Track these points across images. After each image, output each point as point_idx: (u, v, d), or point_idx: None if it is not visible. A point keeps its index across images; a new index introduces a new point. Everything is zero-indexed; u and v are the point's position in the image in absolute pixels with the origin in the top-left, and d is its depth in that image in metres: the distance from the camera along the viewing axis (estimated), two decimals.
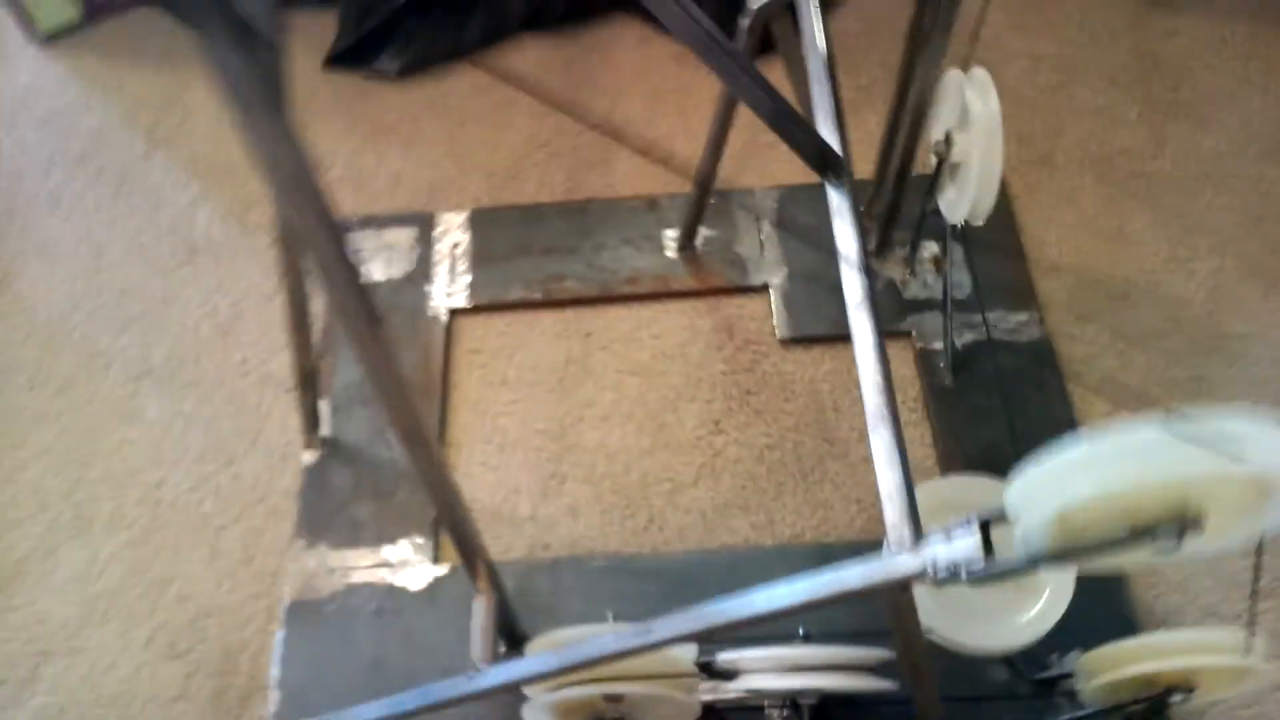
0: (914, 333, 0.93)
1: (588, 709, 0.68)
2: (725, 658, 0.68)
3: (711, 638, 0.59)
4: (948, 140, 0.80)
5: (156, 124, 1.13)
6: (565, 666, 0.61)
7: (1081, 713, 0.72)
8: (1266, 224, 0.99)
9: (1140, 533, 0.44)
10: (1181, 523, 0.43)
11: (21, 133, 1.14)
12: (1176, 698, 0.66)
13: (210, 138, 1.11)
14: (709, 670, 0.75)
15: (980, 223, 0.81)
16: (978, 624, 0.68)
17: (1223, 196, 1.00)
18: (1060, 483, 0.44)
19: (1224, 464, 0.41)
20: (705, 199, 0.94)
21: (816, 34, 0.68)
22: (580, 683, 0.65)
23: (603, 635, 0.59)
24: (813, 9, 0.70)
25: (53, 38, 1.19)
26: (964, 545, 0.48)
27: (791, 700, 0.71)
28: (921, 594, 0.66)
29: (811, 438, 0.89)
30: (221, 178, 1.08)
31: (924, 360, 0.91)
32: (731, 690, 0.68)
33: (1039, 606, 0.68)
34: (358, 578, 0.83)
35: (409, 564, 0.83)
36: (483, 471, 0.89)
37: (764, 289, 0.96)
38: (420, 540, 0.84)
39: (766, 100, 0.63)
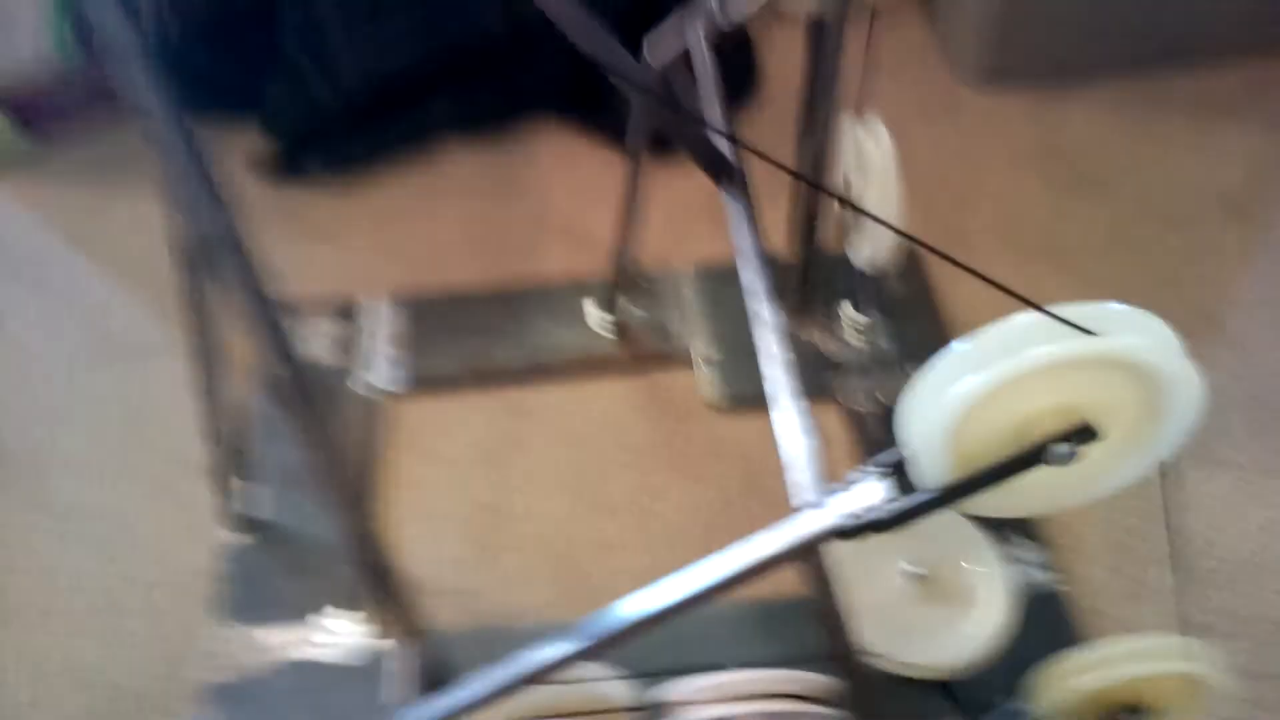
0: (839, 395, 0.93)
1: None
2: (659, 693, 0.65)
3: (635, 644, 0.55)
4: (846, 183, 0.83)
5: (78, 231, 1.14)
6: (490, 692, 0.57)
7: None
8: (1178, 285, 1.02)
9: (1034, 446, 0.43)
10: (1072, 431, 0.43)
11: None
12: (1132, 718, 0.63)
13: (127, 245, 1.12)
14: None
15: (887, 266, 0.83)
16: (921, 642, 0.65)
17: (1132, 258, 1.04)
18: (939, 399, 0.43)
19: (1093, 341, 0.41)
20: (624, 274, 0.96)
21: (708, 67, 0.71)
22: None
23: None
24: (704, 51, 0.73)
25: None
26: (867, 490, 0.47)
27: None
28: (865, 619, 0.64)
29: (742, 497, 0.87)
30: (140, 281, 1.08)
31: (853, 420, 0.91)
32: None
33: (977, 616, 0.65)
34: (275, 655, 0.78)
35: (332, 638, 0.79)
36: (416, 546, 0.86)
37: (690, 359, 0.97)
38: (344, 614, 0.80)
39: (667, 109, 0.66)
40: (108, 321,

◆ **Task statement**
Where an entry includes an image, skip the image and return everything else exactly.

◆ **Your response**
Track these points across images. After each image, output each point as point_idx: (u, v, d), or point_idx: None if it is not visible. A point keeps its index across images; a new index introduces a new point. Everything is zero-indexed; u and v are the point's position in the image in absolute pixels with the origin in the top-left, and d is its depth in that image in metres: the distance from the camera along the viewing axis (estimated), two decimals.
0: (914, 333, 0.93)
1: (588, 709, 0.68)
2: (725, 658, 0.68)
3: (711, 638, 0.59)
4: (948, 140, 0.80)
5: (156, 124, 1.13)
6: (565, 666, 0.61)
7: (1081, 713, 0.72)
8: (1266, 224, 0.99)
9: (1140, 533, 0.44)
10: (1181, 523, 0.43)
11: (21, 133, 1.14)
12: (1176, 698, 0.66)
13: (210, 138, 1.11)
14: (709, 670, 0.75)
15: (980, 223, 0.81)
16: (978, 624, 0.68)
17: (1223, 196, 1.00)
18: (1060, 483, 0.44)
19: (1224, 464, 0.41)
20: (705, 199, 0.94)
21: (816, 34, 0.68)
22: (580, 683, 0.65)
23: (603, 635, 0.59)
24: (813, 9, 0.70)
25: (53, 38, 1.19)
26: (964, 545, 0.48)
27: (791, 700, 0.71)
28: (921, 594, 0.66)
29: (811, 438, 0.89)
30: (221, 178, 1.08)
31: (924, 360, 0.91)
32: (731, 690, 0.68)
33: (1039, 606, 0.68)
34: (358, 578, 0.83)
35: (409, 564, 0.83)
36: (483, 471, 0.89)
37: (764, 289, 0.96)
38: (420, 540, 0.84)
39: (766, 100, 0.63)
0: (839, 395, 0.93)
1: None
2: (659, 693, 0.65)
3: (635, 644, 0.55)
4: (846, 183, 0.83)
5: (78, 231, 1.14)
6: (490, 692, 0.57)
7: None
8: (1178, 285, 1.02)
9: (1034, 446, 0.43)
10: (1072, 431, 0.43)
11: None
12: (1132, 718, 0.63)
13: (127, 245, 1.12)
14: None
15: (887, 266, 0.83)
16: (921, 642, 0.65)
17: (1132, 258, 1.04)
18: (939, 399, 0.43)
19: (1093, 341, 0.41)
20: (624, 274, 0.96)
21: (708, 67, 0.71)
22: None
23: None
24: (704, 51, 0.73)
25: None
26: (867, 490, 0.47)
27: None
28: (865, 619, 0.64)
29: (742, 497, 0.87)
30: (140, 281, 1.08)
31: (853, 420, 0.91)
32: None
33: (977, 616, 0.65)
34: (275, 655, 0.78)
35: (332, 638, 0.79)
36: (416, 546, 0.86)
37: (690, 359, 0.97)
38: (344, 614, 0.80)
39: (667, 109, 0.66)
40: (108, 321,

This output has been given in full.